Calculated difference in Temperature increase (°C) with and without consideration of physiological response (with minus without) for a human head in a volume coil for 30 minutes at 300 MHz with a head-average SAR of 3.0 W/kg, 6.0 W/kg, 9.0 W/kg and 12.0 W/kg (left to right) on an axial plane passing through the eyes (top), an axial plane passing through the center of the coil and brain (2^nd row), and sagittal and coronal planes passing through the center of the coil and brain (3^rd and bottom rows). Positive values generally occur where slight temperature increases cause small increases in metabolic rate, but where the temperature does not exceed 39°C enough to cause a significant thermoreglatory increase in perfusion. Negative values occur where thermoregulatory increases in perfusion have a notable effect.
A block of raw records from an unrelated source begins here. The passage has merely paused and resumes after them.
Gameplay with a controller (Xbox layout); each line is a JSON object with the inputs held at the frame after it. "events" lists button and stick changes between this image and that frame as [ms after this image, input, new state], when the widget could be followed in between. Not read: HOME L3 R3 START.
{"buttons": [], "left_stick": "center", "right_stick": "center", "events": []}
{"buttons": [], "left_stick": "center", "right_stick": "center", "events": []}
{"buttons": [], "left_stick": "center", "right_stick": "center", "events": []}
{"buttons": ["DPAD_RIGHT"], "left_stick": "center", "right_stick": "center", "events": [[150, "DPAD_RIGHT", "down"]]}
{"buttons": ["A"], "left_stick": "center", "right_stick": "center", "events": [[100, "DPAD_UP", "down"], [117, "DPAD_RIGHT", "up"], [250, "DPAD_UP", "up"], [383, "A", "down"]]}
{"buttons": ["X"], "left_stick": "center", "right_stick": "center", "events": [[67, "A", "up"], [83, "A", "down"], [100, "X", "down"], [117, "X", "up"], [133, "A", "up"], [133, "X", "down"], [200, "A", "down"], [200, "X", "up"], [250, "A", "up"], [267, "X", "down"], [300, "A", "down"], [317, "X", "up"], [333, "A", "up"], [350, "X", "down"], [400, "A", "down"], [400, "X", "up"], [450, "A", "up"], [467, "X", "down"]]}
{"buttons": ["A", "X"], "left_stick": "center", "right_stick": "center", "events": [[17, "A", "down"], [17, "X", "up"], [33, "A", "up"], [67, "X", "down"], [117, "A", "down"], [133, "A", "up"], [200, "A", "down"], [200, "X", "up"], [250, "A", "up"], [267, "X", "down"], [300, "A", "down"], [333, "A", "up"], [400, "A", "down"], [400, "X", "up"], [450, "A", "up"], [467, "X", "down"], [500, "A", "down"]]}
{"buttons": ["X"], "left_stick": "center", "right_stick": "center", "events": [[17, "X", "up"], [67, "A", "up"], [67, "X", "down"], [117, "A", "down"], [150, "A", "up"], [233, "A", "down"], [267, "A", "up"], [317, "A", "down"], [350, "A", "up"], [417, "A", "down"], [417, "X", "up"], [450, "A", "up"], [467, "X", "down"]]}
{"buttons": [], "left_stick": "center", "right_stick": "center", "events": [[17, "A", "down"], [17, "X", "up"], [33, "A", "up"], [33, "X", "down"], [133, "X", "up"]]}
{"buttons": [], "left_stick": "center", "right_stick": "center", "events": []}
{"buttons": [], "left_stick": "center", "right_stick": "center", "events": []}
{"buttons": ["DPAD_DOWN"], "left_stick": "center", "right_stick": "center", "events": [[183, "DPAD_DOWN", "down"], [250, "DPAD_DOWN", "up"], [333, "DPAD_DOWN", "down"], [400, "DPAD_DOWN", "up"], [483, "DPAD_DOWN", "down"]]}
In conclusion, comparison of temperature increases in the human head within a head-sized TEM coil at several frequencies driven to induce a head-average SAR of 3.0 W/kg (the current maximum allowed by the FDA) indicated that the effect of temperature-induced physiological changes is negligible (0.01–0.02 °C) in this circumstance. This study does not preclude the possibility that when more power or different types of excitation coils are used (such as for whole-body imaging (35) or very localized excitation (36)), consideration of temperature-induced physiologic changes may be more significant.